Note that the cost is actually determined on a monthly basis.  So what does this mean for FSAs, HRAs, or HSAs that receive a bulk contribution from the employer at the beginning of the year?  Or what if employees vary their contributions during the year? The IRS is considering applying contributions to those accounts ratably over the year to help smooth out the application of the tax.  Additionally, for FSAs, the IRS is proposing to exclude any unused employer flex credits that are forfeited at the end of the year.   As with other plans, however, this rule may limit run-out periods for health FSAs, depending on when the tax is paid.

Additionally, the IRS is proposing to treat the full amount of employee FSA contributions as the cost of coverage during a year, but only if the employer does not contribute to the FSA.  This would mean that if amounts were carried over from a prior year, they would not be included in the cost of coverage.  There is also a proposed alternative safe harbor where the employer does contribute to the FSA.

The IRS also anticipates that discriminatory payments under a self-funded health plan would also be included in the tax.

And the rest…

In the notice, the IRS proposed several alternatives for the age and gender adjustments to the Cadillac tax thresholds.

As noted above, employers are required to calculate the tax and then notify the coverage provider and the IRS of the tax.  The IRS requested comments on how this might work.  The IRS is also suggesting that the tax will be reported and paid on Form 720, which is the quarterly federal excise tax return.

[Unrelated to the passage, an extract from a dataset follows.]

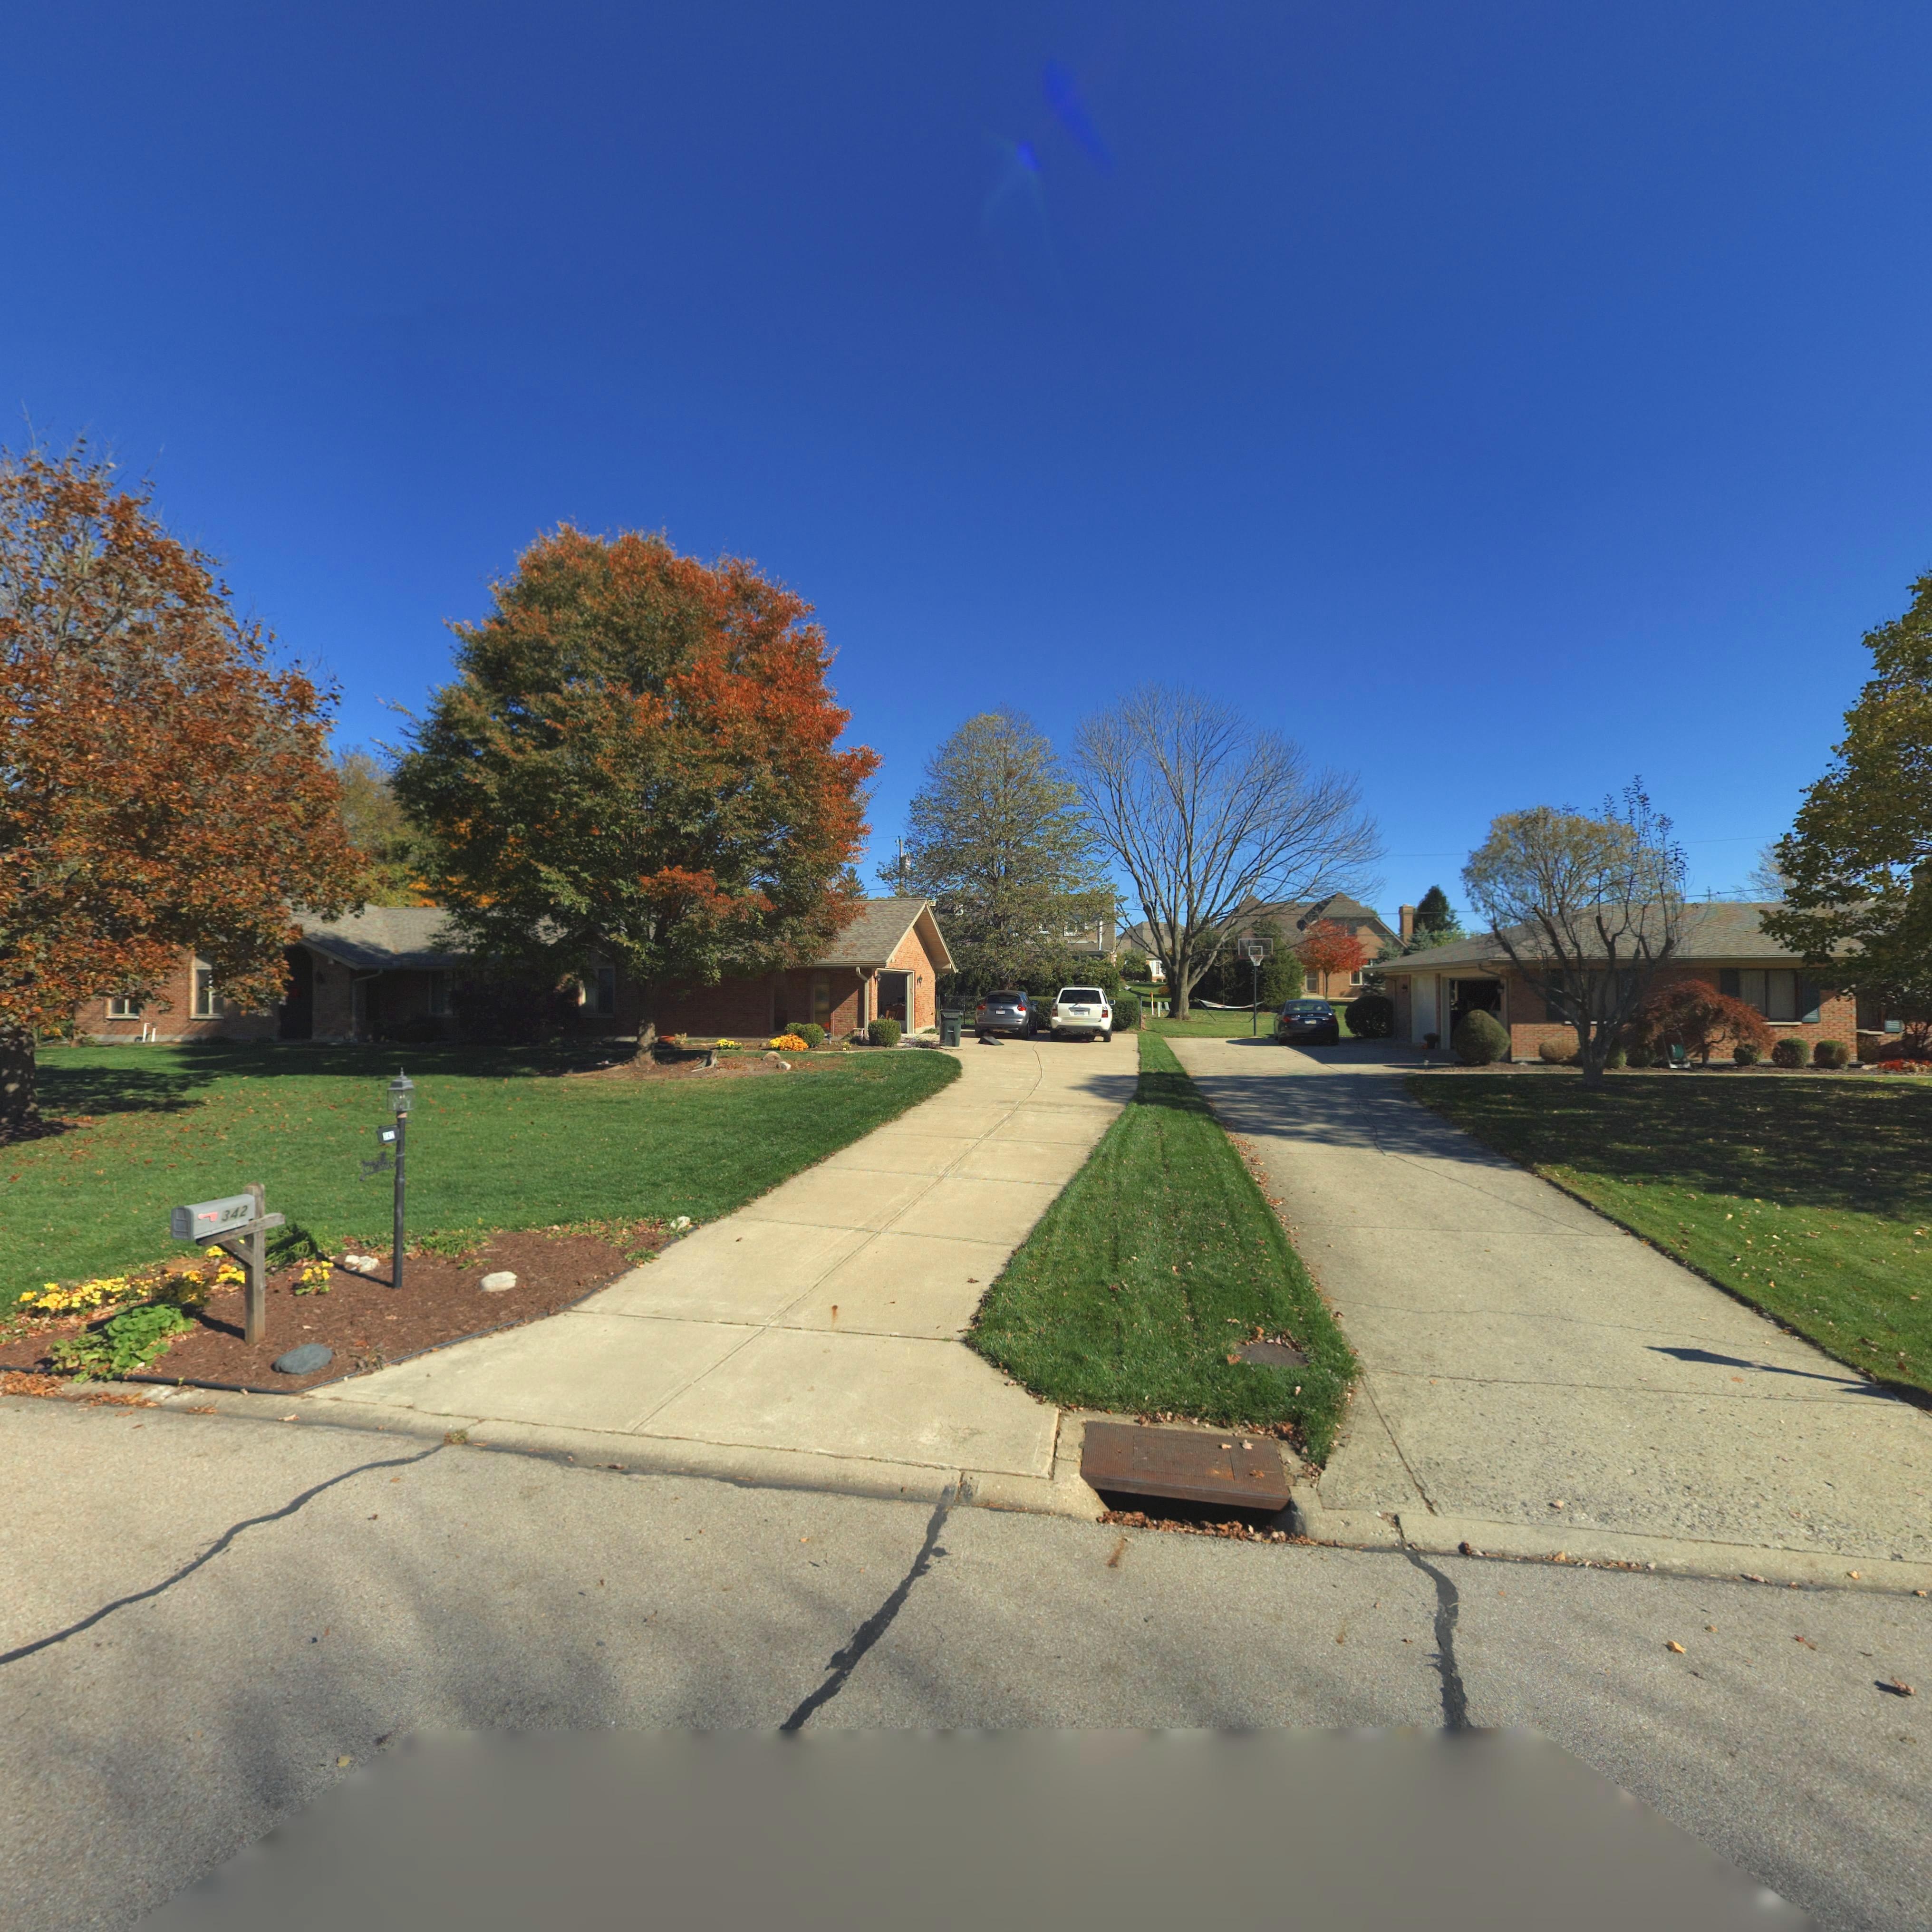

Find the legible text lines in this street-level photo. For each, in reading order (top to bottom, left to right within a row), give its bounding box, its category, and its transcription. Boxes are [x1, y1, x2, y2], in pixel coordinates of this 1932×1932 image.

By now, you might be getting the impression that the IRS has not spent enough time thinking about the tax up to this point.  The problem is that the statute, like so much of the ACA, does not fit neatly in the real world.  The IRS, to its credit, is trying to be realistic as it crams a square peg down a round exhaust pipe, and this results in many uncomfortable questions.  Comments in how best to cram are being accepted by the IRS until October 1, 2015.